You shoot primarily on analogue, could you tell us about your analogue process and how shooting analogue affects your work?
I shoot mainly on film; I use digital with certain types of jobs, shooting film would be a risk if it goes wrong. For my personal projects and almost all editorial work, I shoot film. The reason I shoot film for my personal work is partly for the aesthetic look but also because it slows me down. When you shoot digital, you get trigger happy because there are unlimited amounts of images you can take. I learnt on film cameras and when I did A level photography our teacher banned us from using digital for the first year and taught us how to use the black and white dark room, so we would process our own film. I think she did it so we were able to use the camera in manual mode properly and not rely on technology. I never felt the need for digital.

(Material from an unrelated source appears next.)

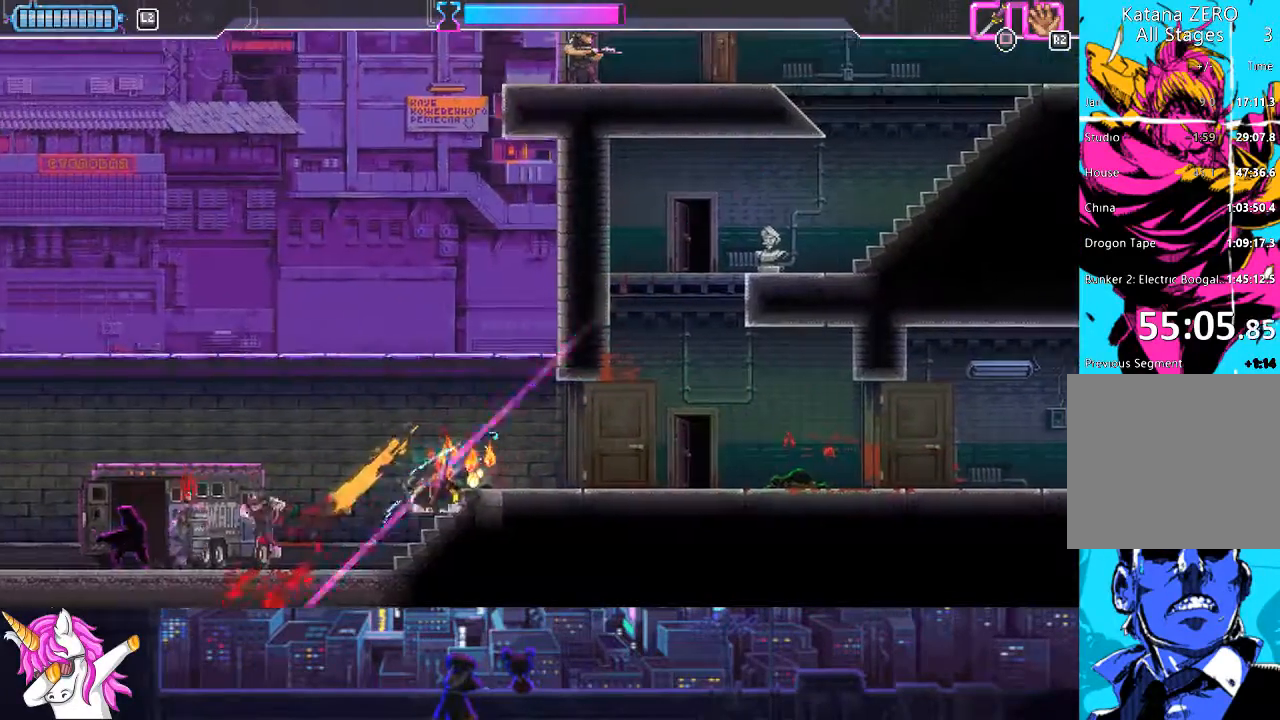
{"buttons": ["DPAD_LEFT"], "left_stick": "center", "right_stick": "center", "events": [[304, "CIRCLE", "down"], [304, "DPAD_DOWN", "up"], [473, "CIRCLE", "up"]]}
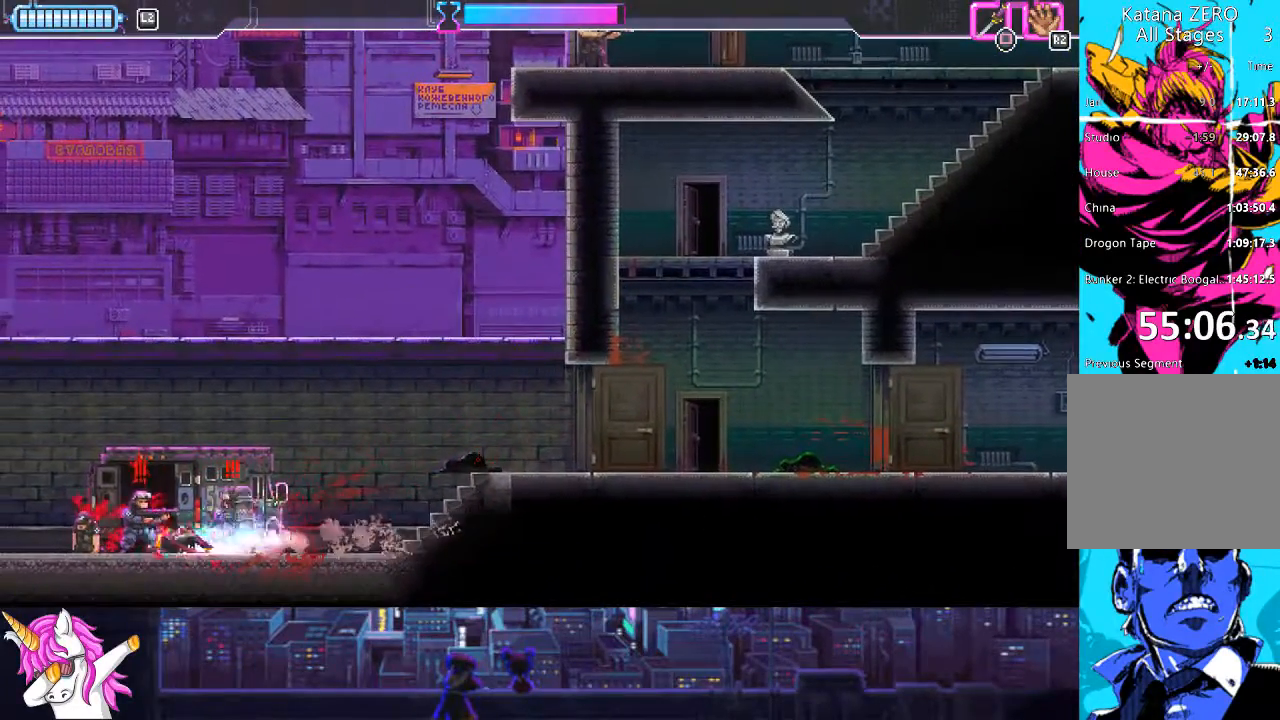
{"buttons": ["DPAD_RIGHT"], "left_stick": "center", "right_stick": "center", "events": [[186, "SQUARE", "down"], [219, "DPAD_LEFT", "up"], [270, "DPAD_RIGHT", "down"], [321, "SQUARE", "up"]]}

You’ve experimented with the Leica M10-D, how did that feel in comparison to your M6?
I really liked the M10-D; I thought it would be similar in terms of the process to using the M6 as it doesn’t have a screen so you can’t see what you’re getting as a user. That is what I like about film, the fact that you can’t see what you’re getting, you have to really think about the image. I was a bit more trigger happy than normal with the M10-D but I did enjoy not being able to see what I was doing. It feels like an M6 or a traditional rangefinder which is cool.
And finally, how do you go about finding the stories for your personal projects?

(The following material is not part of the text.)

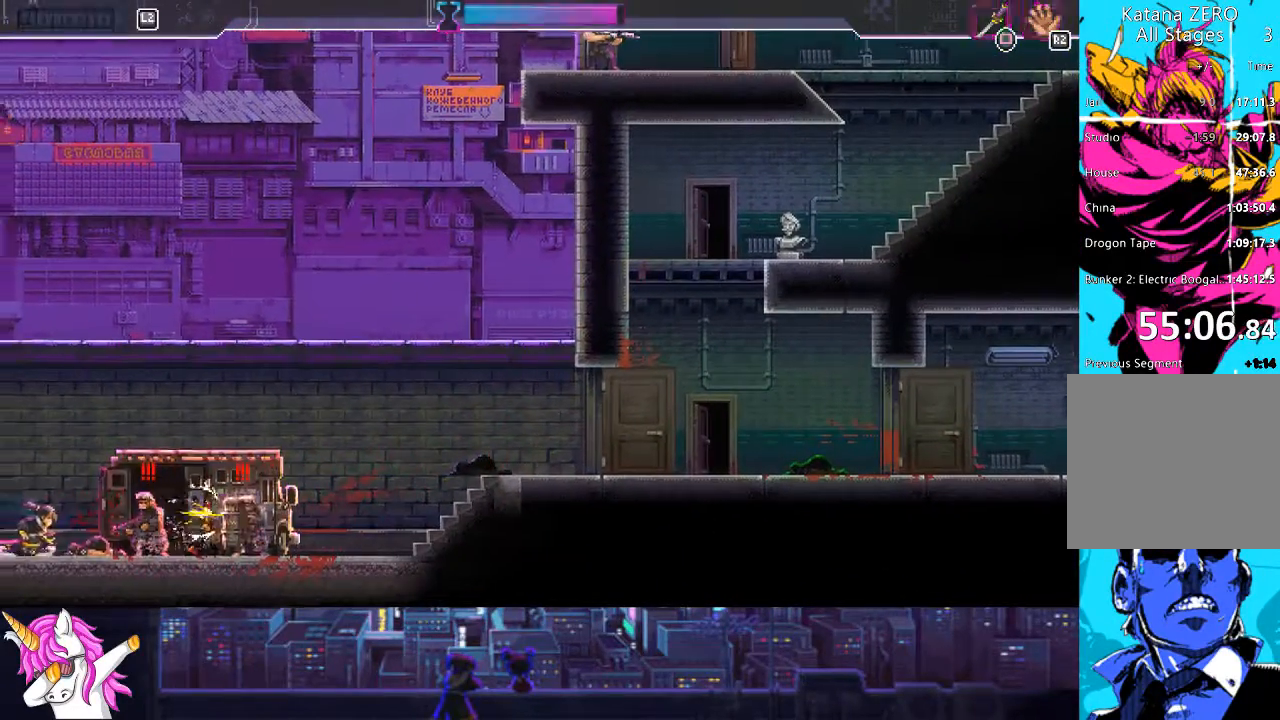
{"buttons": ["CIRCLE", "DPAD_RIGHT"], "left_stick": "center", "right_stick": "center", "events": [[17, "SQUARE", "down"], [135, "SQUARE", "up"], [389, "CIRCLE", "down"]]}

Most of the work I create has a personal link to me. For instance, I did a project called ‘Tory Island’. My Dad is Irish and I lived in Ireland for a couple of years when I was 8. I have an Irish passport, my dad is from Dublin and we lived in Meath, which is very rural. ‘Andover & Six Acres’ is an estate right next to where I grew up and where I’ve lived my whole life in London. When I did ‘Bikelife’ the person who introduced me to the community was a friend of mine who was involved in it. If you’re going to spend a year making a project, you’re really going to want to do it, you have to be really invested in it so I’m always looking and whatever holds my attention on more than just a superficial level and something that I really want to explore that is what I focus on.